- **Page excerpt**
Arts Radar, Theatre503 and Griffin Independent present RAPID WRITE: HOLLYWOOD ENDING or, How A Washed up Director Made a Crappy Movie that Almost Destroyed the World by CJ Johnson at SBW Stables Theatre, Griffin, Kings Cross.

In HOLLYWOOD ENDING, Don (Terry Serio) is a filmmaker of pornography, a director at the ‘lower’ end of the Hollywood industry. He has ambitions, as all who work creatively do, to make a work that is ‘great’. Amy (Briallen Clarke) is a film producer working with Randy (Blake Erickson), a writer. They have a project with a small budget that they wish to be made before the election date of the next President. It is a small window of time. Their ambitions may be for more than ‘artistic’ greatness. They decide to offer Don the responsibility. Don sees this as his chance. Don engages his daughter, Laura (Caroline Craig), to come on board as the first-assistant. Laura is skeptical of her father as a person, and becomes even more skeptical, and more alarmed as the project reveals itself, more apparently. Jerry (Tony Llewellyn-Jones) is a designer, a creative facilitator, who has often worked with Don.

Most of the play deals with the hazards of movie making, or especially, how a washed up director ended up making a crappy movie.  The play is an expose (satire?) where the compromise of money, time and the creative vision undermines the aspirations of the participators.  It is, on this level tightly written, sometimes amusing, but, a very familiar journey. A comic strip of character and action.

There is, however, a darker weave within this story. Gradually, we get to see that HOLLYWOOD ENDING might be a light veiling, revealing the making of a film resembling the recent YouTube sensation, INNOCENCE OF MUSLIMS. A sensation of woeful art that caused, almost, a major international incident of incendiary proportions. Riots around the world, in the CBD of Sydney, even (16th September), protested the work.

- **Exercise requirements**
1 > List every character in the play named in the theatre review, without the actors who play them.
2 > Resume the theatre review, starting after its final sentence.
The entries after this point have no connection to the theatre review.

- **Data for review**
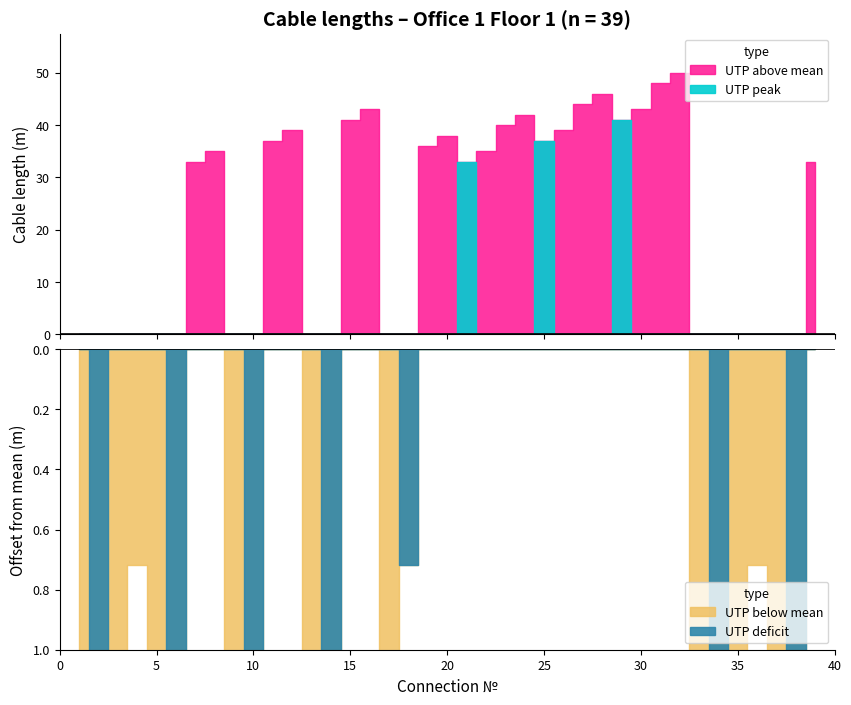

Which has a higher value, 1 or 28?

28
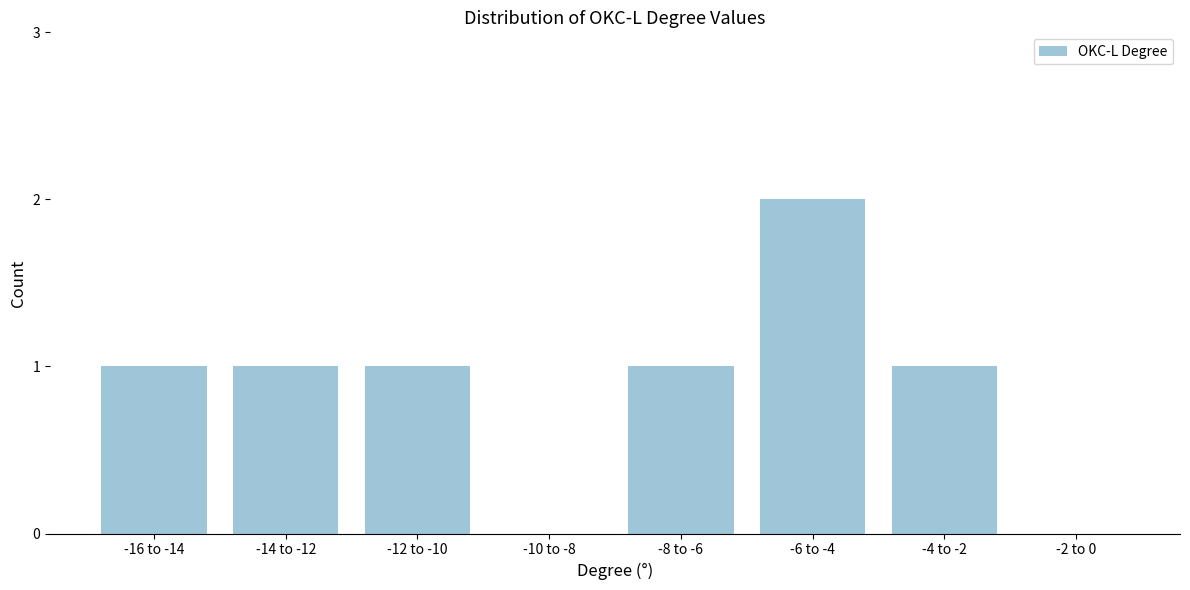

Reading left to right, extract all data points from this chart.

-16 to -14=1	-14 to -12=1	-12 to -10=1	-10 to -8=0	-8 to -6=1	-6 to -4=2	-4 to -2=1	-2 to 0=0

* * *

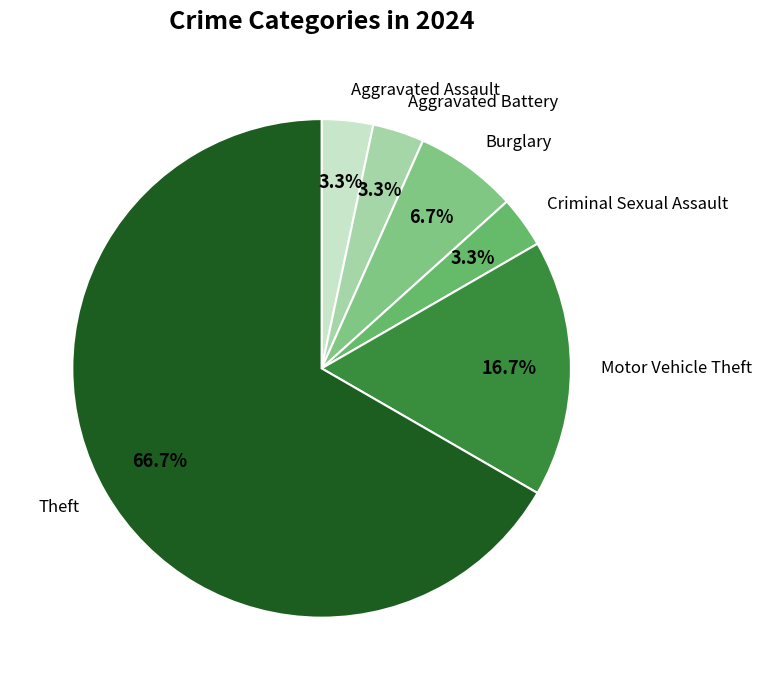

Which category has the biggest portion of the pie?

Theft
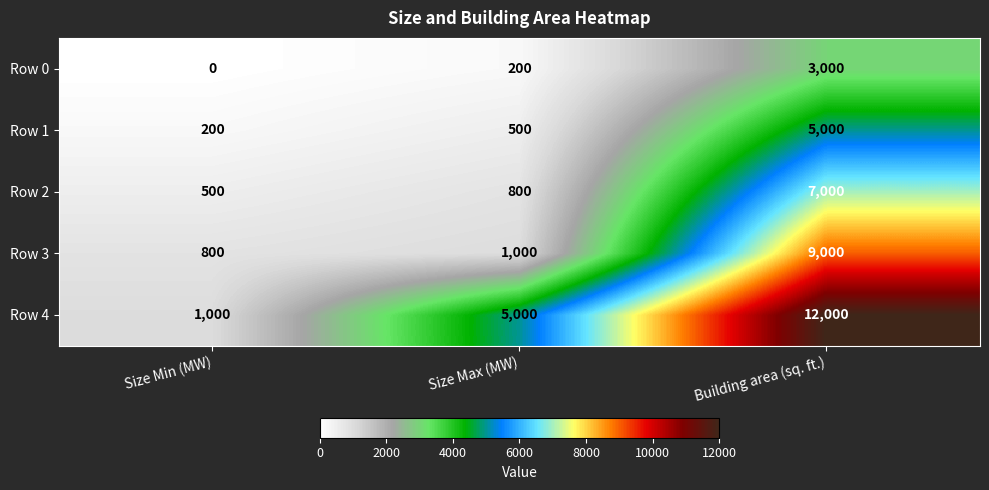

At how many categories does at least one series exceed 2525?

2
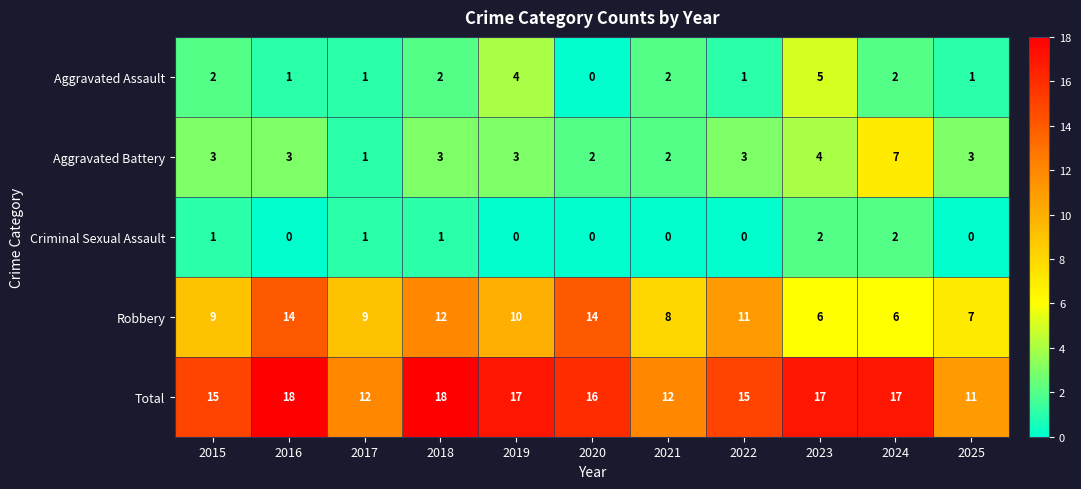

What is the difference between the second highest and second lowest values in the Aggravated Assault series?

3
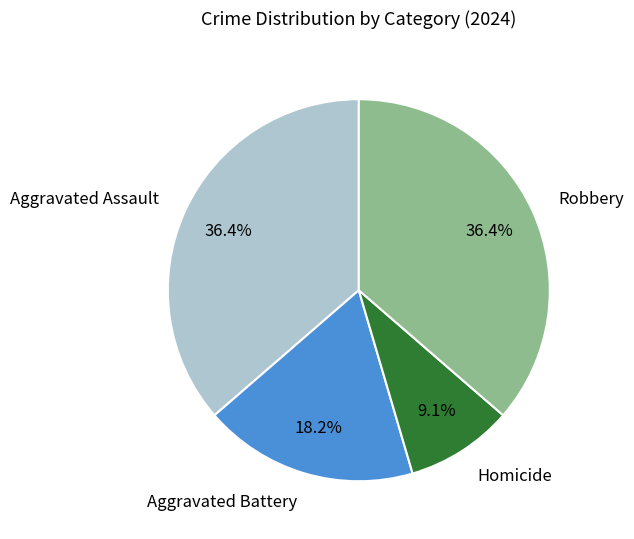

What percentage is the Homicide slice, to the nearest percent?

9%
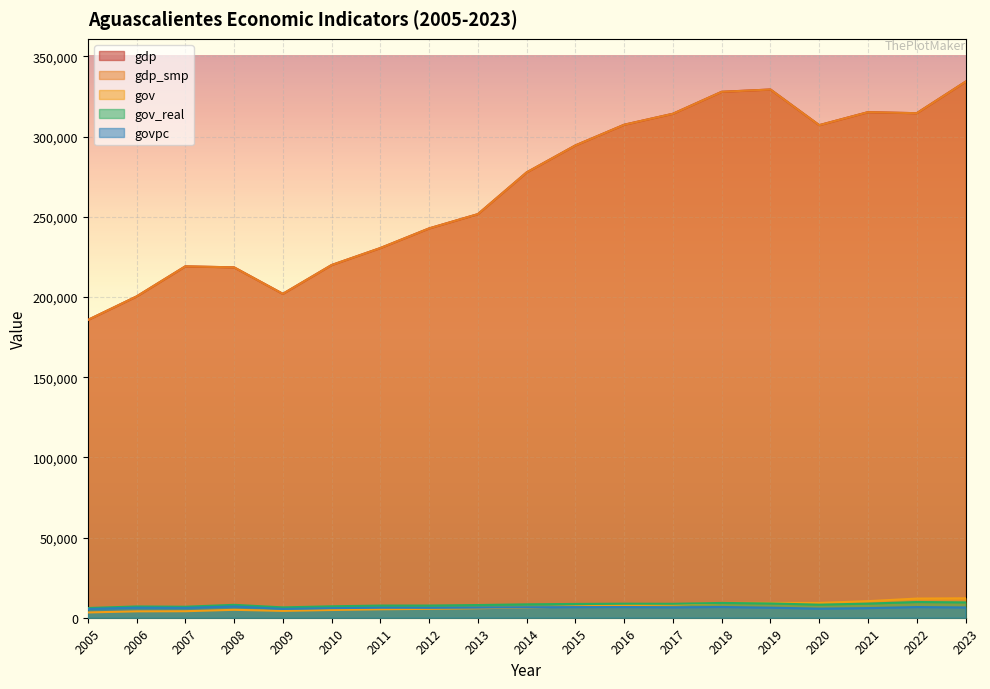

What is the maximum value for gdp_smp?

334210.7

...

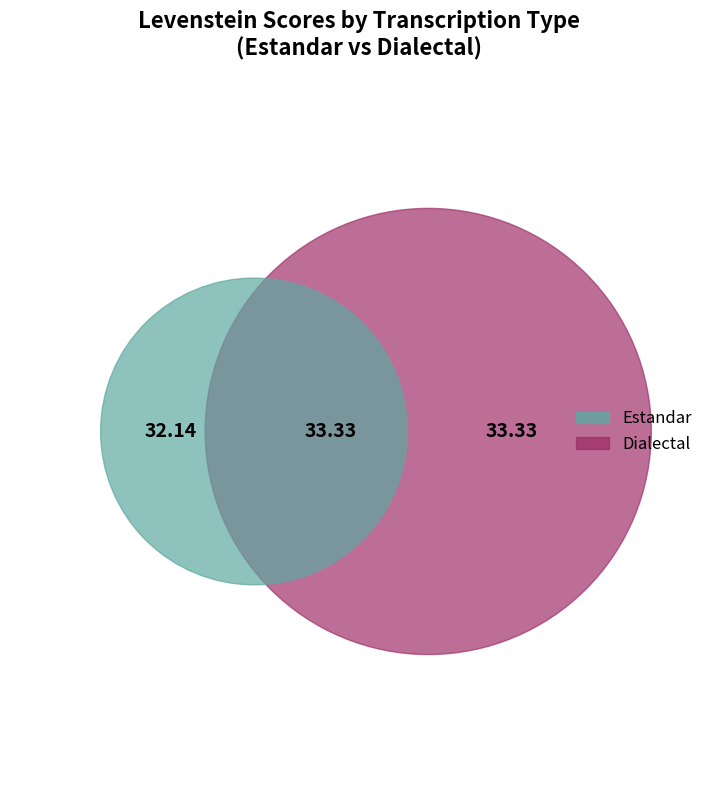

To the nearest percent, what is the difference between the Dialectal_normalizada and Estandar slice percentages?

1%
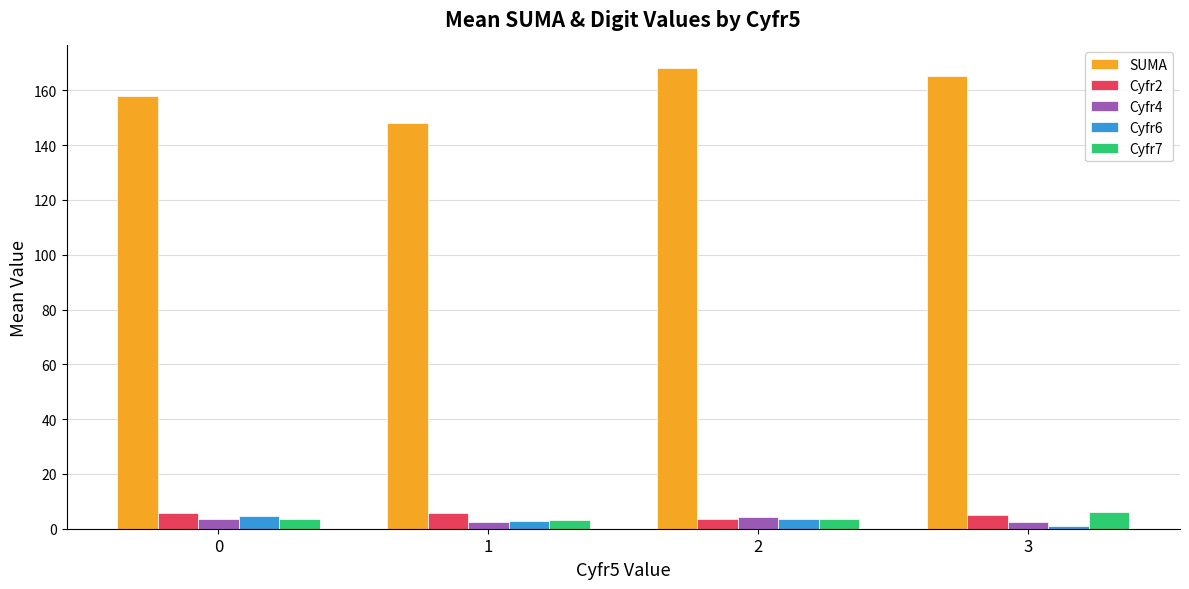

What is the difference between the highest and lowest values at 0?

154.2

- **Results for each task**
1 > Don, Amy, Randy, Laura, Jerry

2 >
These consequences and the possible motivation behind this film seem to me to be the really interesting subject matter of the play. Unfortunately, this play ends, when it makes this clear or clearer. The second last scene of the play between Don and his aggravated daughter, Laura, gets to the ‘meat’ of a possible play, that may have had some real social concern. Add the last scene of the play between Don and Amy and the diabolical underpinnings of the event of the play become appetising. The play ends where it really should have begun, I reckon.The interesting subject matter  became the tag of our night in the theatre, rather than the substance of the writing. The comic ‘piss take’ of the film making process, is not all that original or interesting. I came out asking: Who Cares? Who cares about the history of the making of any film, mediocre or otherwise? But, the debate arising from the characters Laura and Amy with Don, in those last scenes, I would like to get to terms with, to hear more of. Even, the psychological characterisation of Don and his dealing with temptation in mediocrity would be more arresting.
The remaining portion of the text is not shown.